# CRC Program in Java

CRC stands for Cyclic Redundancy Check. It was invented by W. Wesley Peterson in 1961. It is an error detecting technique through which we can detect the error in digital networks(or communication channel or digital data) and storage devices. It is used to trace the accidental changes in the digital data. In this section, we will learn how to calculate and perform CRC through a Java program. Let's understand CRC in detail.

## CRC Mechanism

It is an error detection mechanism in which a special number is added to the block of data. The primary goal to add the number is to identify the changes during the transmission or storage. It is calculated twice, once at the sender side during the data transmission and recalculated at the receiver side. It compares data bit by bit with originally transmitted values. If any error (corrupted bit) occurs during the transmission of data, the CRC does not match with the originally transmitted value. We can easily understand the CRC mechanism by the following figure.

For example, a single corrupted bit in the data results in a one-bit change in the calculated CRC, but multiple corrupted bits may cancel each other out. If multiple bits are corrupted or changed is known as a burst error.

There is some other error detection mechanism like Vertical Redundancy Check (VRC)and Longitudinal Redundancy Check (LRC), but CRC is more powerful in comparison with others. The algorithm of CRC is more complex because it uses binary division to calculate CRC. The divisor is generated using polynomials. So, CRC is also called polynomial code checksum.

Following are the steps used in CRC for error detection:

• In the first step, we append N 0's to the data unit. The value of N is always less than the number of bits in the data unit(referred to as division which is N+1).
• In the next step, we use the process of binary division for dividing the newly extended data by a divisor, and the reminder which we get from this division is referred to as CRC remainder.
• In the next step, we replace all the 0's which we append before in the data unit with the remainder bits. After that, we sent the newly generated data unit to the receiver.
• The receiver receives the data unit with the CRC remainder. After that, the receiver divides the data unit by the divisor.
• If the remainder is zero after dividing the data unit with the divisor, unit data is not corrupted and can be accepted.
• If the remainder is not equal to zero after dividing the data unit with the divisor, unit data is corrupted and will be discarded.

Let's take an example and understand how CRC works:

Suppose the original data is 11100 and the divisor is 1001.
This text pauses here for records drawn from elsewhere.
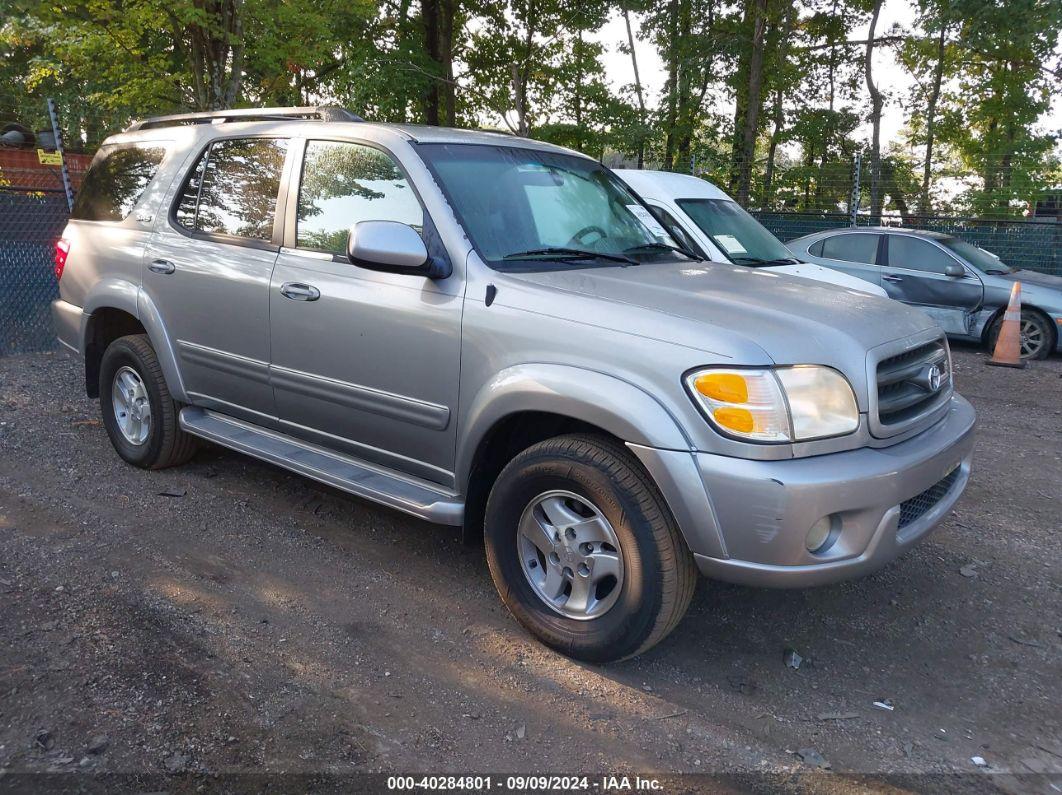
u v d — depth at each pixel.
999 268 10.83
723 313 3.07
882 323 3.29
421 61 19.08
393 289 3.65
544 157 4.26
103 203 5.33
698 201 8.47
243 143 4.50
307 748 2.72
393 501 3.67
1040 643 3.57
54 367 7.98
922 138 23.86
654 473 2.87
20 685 2.96
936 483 3.30
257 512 4.64
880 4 22.03
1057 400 8.13
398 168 3.75
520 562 3.38
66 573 3.82
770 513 2.76
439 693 3.06
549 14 21.17
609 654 3.15
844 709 3.07
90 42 11.88
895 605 3.87
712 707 3.05
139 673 3.07
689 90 20.56
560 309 3.19
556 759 2.73
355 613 3.60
• First, we will add the zeros in the data unit part. The length of the divisor is 4, and we know that the length of the string 0s is always one less from its divisor. So, we append three zeros in the data unit, i.e., 11100.
• After appending the zeros, the resultant string will be 11100000, which we divide by the divisor, i.e., 1001. We use the binary division process for dividing data unit by divisor.
• The remainder which we get after dividing the data unit by the divisor is referred to as CRC remainder.
• CRC remainder replaces the appended string of 0s at the end of the data unit, and the final string would be 11100111, which is sent across the network.